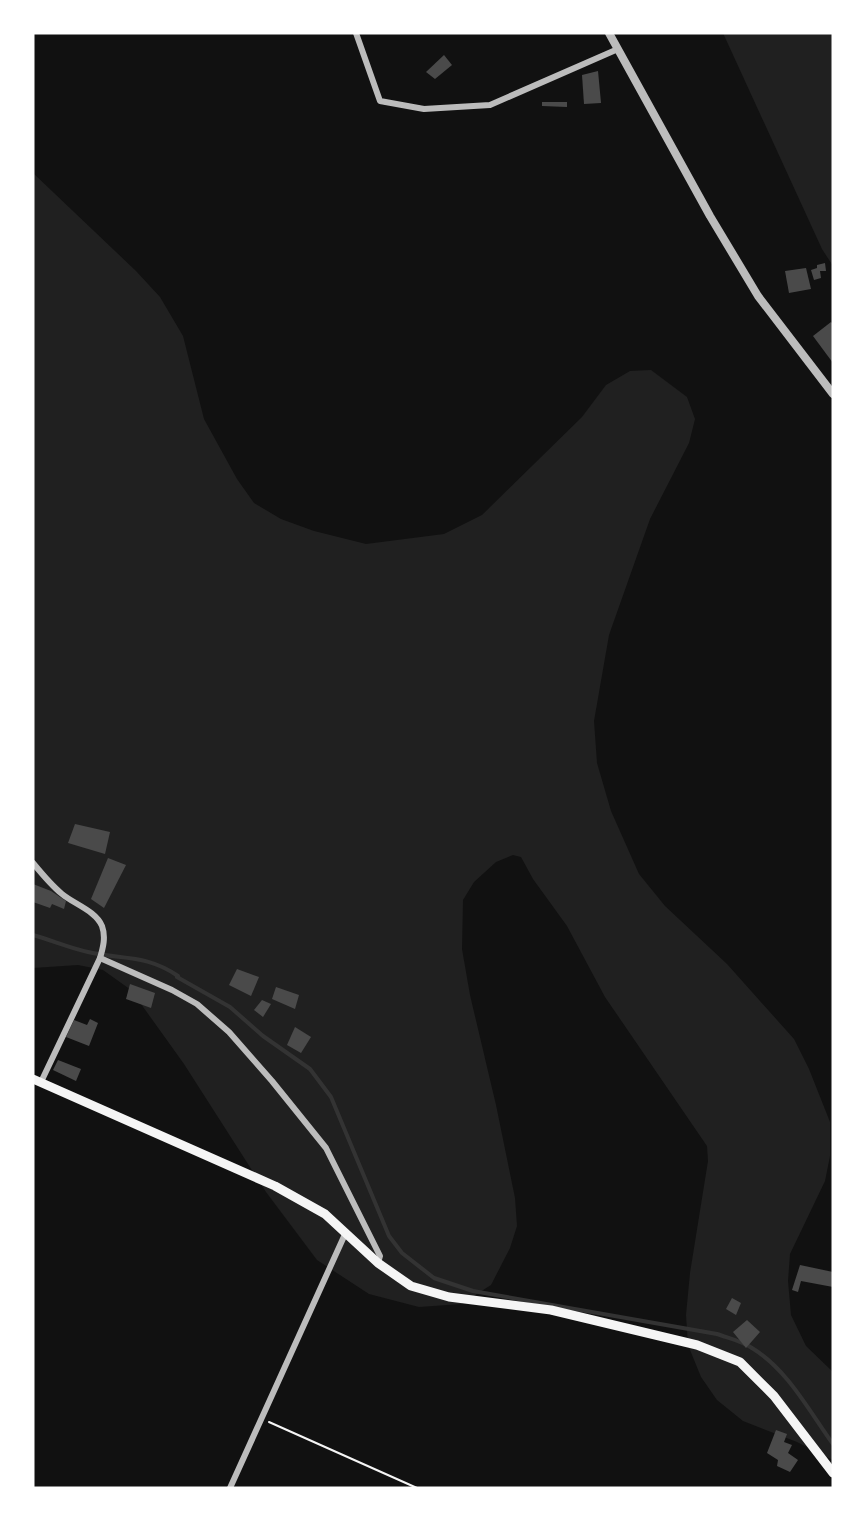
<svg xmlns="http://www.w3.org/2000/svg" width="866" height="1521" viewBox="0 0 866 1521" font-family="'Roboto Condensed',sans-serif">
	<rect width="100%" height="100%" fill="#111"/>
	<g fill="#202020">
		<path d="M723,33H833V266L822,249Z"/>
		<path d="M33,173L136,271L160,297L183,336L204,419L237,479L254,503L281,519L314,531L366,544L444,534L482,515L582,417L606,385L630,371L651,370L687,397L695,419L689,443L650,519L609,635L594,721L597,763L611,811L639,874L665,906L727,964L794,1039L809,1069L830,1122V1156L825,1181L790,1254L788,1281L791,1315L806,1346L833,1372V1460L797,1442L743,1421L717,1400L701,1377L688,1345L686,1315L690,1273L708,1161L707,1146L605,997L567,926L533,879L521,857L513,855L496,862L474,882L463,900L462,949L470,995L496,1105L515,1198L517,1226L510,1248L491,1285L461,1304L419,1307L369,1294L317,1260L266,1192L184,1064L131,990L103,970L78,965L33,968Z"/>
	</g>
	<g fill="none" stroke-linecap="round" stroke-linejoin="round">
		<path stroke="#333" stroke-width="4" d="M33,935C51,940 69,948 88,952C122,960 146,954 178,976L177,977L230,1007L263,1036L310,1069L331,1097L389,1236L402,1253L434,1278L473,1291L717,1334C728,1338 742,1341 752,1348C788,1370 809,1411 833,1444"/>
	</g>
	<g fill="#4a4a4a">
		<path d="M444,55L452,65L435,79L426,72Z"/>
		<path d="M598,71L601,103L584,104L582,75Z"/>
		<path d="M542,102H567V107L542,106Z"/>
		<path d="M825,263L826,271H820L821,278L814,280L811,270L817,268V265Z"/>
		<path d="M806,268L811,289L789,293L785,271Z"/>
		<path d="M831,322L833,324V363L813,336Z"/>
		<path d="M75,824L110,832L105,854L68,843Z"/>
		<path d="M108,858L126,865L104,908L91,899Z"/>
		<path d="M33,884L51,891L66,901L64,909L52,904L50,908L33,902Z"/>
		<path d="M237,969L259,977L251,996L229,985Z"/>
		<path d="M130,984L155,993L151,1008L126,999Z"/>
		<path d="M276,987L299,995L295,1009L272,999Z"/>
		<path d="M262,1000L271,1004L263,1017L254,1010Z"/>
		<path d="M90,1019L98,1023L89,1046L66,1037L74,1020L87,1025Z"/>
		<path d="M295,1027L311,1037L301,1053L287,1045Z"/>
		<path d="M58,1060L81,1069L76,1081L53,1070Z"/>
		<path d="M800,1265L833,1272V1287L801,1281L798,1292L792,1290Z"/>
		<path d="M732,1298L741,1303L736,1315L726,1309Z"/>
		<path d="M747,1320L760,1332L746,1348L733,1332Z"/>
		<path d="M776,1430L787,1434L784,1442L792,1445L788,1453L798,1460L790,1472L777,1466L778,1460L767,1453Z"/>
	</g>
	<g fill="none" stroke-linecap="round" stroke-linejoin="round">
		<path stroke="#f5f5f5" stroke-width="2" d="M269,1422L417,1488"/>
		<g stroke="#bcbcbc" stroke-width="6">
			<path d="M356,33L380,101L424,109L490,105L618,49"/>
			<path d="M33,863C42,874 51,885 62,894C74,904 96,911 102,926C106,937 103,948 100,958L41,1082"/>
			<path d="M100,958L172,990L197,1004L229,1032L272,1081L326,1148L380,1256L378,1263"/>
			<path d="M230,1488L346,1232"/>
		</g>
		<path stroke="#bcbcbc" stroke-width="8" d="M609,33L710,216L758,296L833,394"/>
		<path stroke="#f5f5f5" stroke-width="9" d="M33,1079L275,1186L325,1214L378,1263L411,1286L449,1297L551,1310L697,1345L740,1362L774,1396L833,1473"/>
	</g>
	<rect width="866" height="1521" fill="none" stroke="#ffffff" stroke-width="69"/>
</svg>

> _What you will do_
Only the records themselves, retyped exactly, belong in the answer; please leave all images behind.

> _Solved problem_
<svg xmlns="http://www.w3.org/2000/svg" width="866" height="1521" viewBox="0 0 866 1521" font-family="'Roboto Condensed',sans-serif">
	<rect width="100%" height="100%" fill="#111"/>
	<g fill="#202020">
		<path d="M723,33H833V266L822,249Z"/>
		<path d="M33,173L136,271L160,297L183,336L204,419L237,479L254,503L281,519L314,531L366,544L444,534L482,515L582,417L606,385L630,371L651,370L687,397L695,419L689,443L650,519L609,635L594,721L597,763L611,811L639,874L665,906L727,964L794,1039L809,1069L830,1122V1156L825,1181L790,1254L788,1281L791,1315L806,1346L833,1372V1460L797,1442L743,1421L717,1400L701,1377L688,1345L686,1315L690,1273L708,1161L707,1146L605,997L567,926L533,879L521,857L513,855L496,862L474,882L463,900L462,949L470,995L496,1105L515,1198L517,1226L510,1248L491,1285L461,1304L419,1307L369,1294L317,1260L266,1192L184,1064L131,990L103,970L78,965L33,968Z"/>
	</g>
	<g fill="none" stroke-linecap="round" stroke-linejoin="round">
		<path stroke="#333" stroke-width="4" d="M33,935C51,940 69,948 88,952C122,960 146,954 178,976L177,977L230,1007L263,1036L310,1069L331,1097L389,1236L402,1253L434,1278L473,1291L717,1334C728,1338 742,1341 752,1348C788,1370 809,1411 833,1444"/>
	</g>
	<g fill="#4a4a4a">
		<path d="M444,55L452,65L435,79L426,72Z"/>
		<path d="M598,71L601,103L584,104L582,75Z"/>
		<path d="M542,102H567V107L542,106Z"/>
		<path d="M825,263L826,271H820L821,278L814,280L811,270L817,268V265Z"/>
		<path d="M806,268L811,289L789,293L785,271Z"/>
		<path d="M831,322L833,324V363L813,336Z"/>
		<path d="M75,824L110,832L105,854L68,843Z"/>
		<path d="M108,858L126,865L104,908L91,899Z"/>
		<path d="M33,884L51,891L66,901L64,909L52,904L50,908L33,902Z"/>
		<path d="M237,969L259,977L251,996L229,985Z"/>
		<path d="M130,984L155,993L151,1008L126,999Z"/>
		<path d="M276,987L299,995L295,1009L272,999Z"/>
		<path d="M262,1000L271,1004L263,1017L254,1010Z"/>
		<path d="M90,1019L98,1023L89,1046L66,1037L74,1020L87,1025Z"/>
		<path d="M295,1027L311,1037L301,1053L287,1045Z"/>
		<path d="M58,1060L81,1069L76,1081L53,1070Z"/>
		<path d="M800,1265L833,1272V1287L801,1281L798,1292L792,1290Z"/>
		<path d="M732,1298L741,1303L736,1315L726,1309Z"/>
		<path d="M747,1320L760,1332L746,1348L733,1332Z"/>
		<path d="M776,1430L787,1434L784,1442L792,1445L788,1453L798,1460L790,1472L777,1466L778,1460L767,1453Z"/>
	</g>
	<g fill="none" stroke-linecap="round" stroke-linejoin="round">
		<path stroke="#f5f5f5" stroke-width="2" d="M269,1422L417,1488"/>
		<g stroke="#bcbcbc" stroke-width="6">
			<path d="M356,33L380,101L424,109L490,105L618,49"/>
			<path d="M33,863C42,874 51,885 62,894C74,904 96,911 102,926C106,937 103,948 100,958L41,1082"/>
			<path d="M100,958L172,990L197,1004L229,1032L272,1081L326,1148L380,1256L378,1263"/>
			<path d="M230,1488L346,1232"/>
		</g>
		<path stroke="#bcbcbc" stroke-width="8" d="M609,33L710,216L758,296L833,394"/>
		<path stroke="#f5f5f5" stroke-width="9" d="M33,1079L275,1186L325,1214L378,1263L411,1286L449,1297L551,1310L697,1345L740,1362L774,1396L833,1473"/>
	</g>
	<rect width="866" height="1521" fill="none" stroke="#ffffff" stroke-width="69"/>
</svg>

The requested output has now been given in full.